提示文 -
>>>>

えー、この時点でなんとびっくり9月末。ZINEを出品する予定のスキクロの開催は11月半ば。え、もしかして2ヶ月なくない? …と、ここで初めて不安を覚えた私。しまや出版様の問い合わせフォームから、恐る恐る「11月○日(←スキクロ間際)に納品いただくにはいつまでに入稿が必要でしょうか?」とお伺いを立ててみた。

またまたびっくり、何のジャンルの何のプランで申し込むのか一言も書かなかった(!)たわけ者の私に対して、「プランにもよりますが、文芸オンデセット(注:文字書きの初心者さん御用達プラン)でしたら、繁忙期以外であればおよそ1週間で納品可能です」と、懇切丁寧なご回答をくださったしまや出版様。え、早!

このご回答のおかげで、「1週間くらいはバッファを見て、ざっくり10月末までに原稿を完成させる」というスケジュール感を掴んだ。11月に入ったら内容ではなく体裁の手直しをするつもりで、それから入稿すればどうにか間に合うはず。あぁ…もう本当ありがとうございます! 絶対に絶対にお世話になりますしまや出版様!!

「やる気がなかなか出せないのに完璧主義で困っている」というマシュマロを投げてくださったご相談者様、ご覧になってますかー? こんな感じでギリギリでいつも生きている私が通りますよー!! 元気出してー😇(?)

<<<<

表示項目 -
>>>>

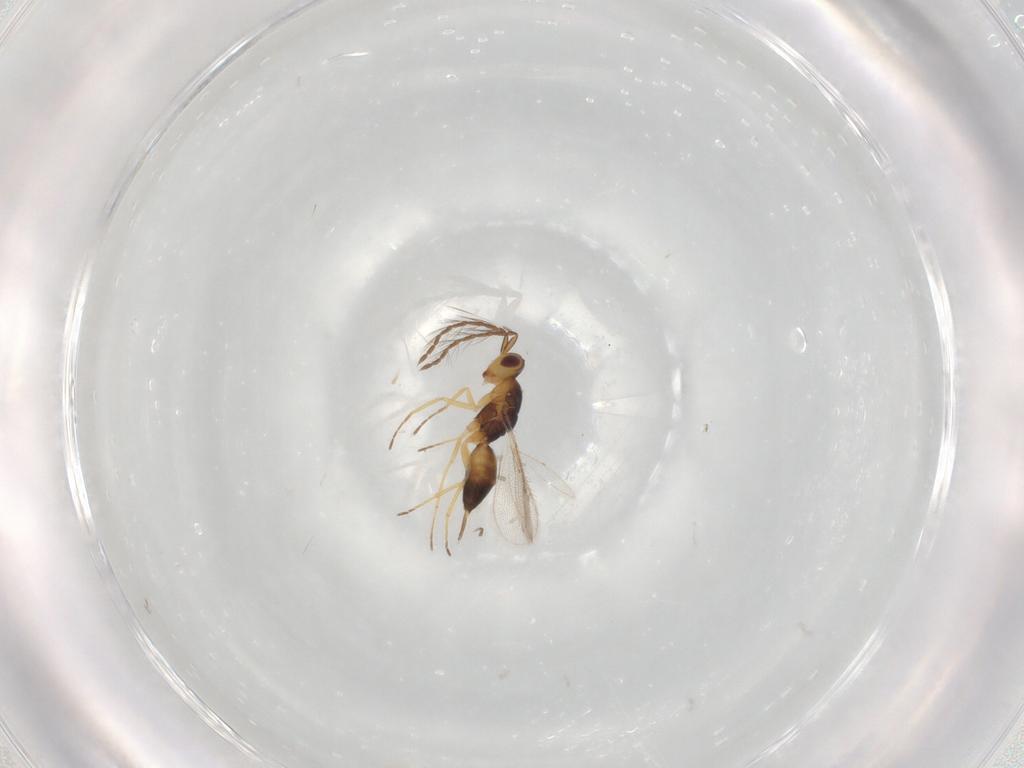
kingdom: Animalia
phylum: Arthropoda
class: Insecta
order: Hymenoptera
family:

<<<<

ZINE入稿についての文章を「えー、この時点でなんとびっく」から「か?」とお伺いを立ててみた。」まで書き写してください。その際、「9月末」は「10月初め」に置き換えてください。

えー、この時点でなんとびっくり10月初め。ZINEを出品する予定のスキクロの開催は11月半ば。え、もしかして2ヶ月なくない? …と、ここで初めて不安を覚えた私。しまや出版様の問い合わせフォームから、恐る恐る「11月○日(←スキクロ間際)に納品いただくにはいつまでに入稿が必要でしょうか?」とお伺いを立ててみた。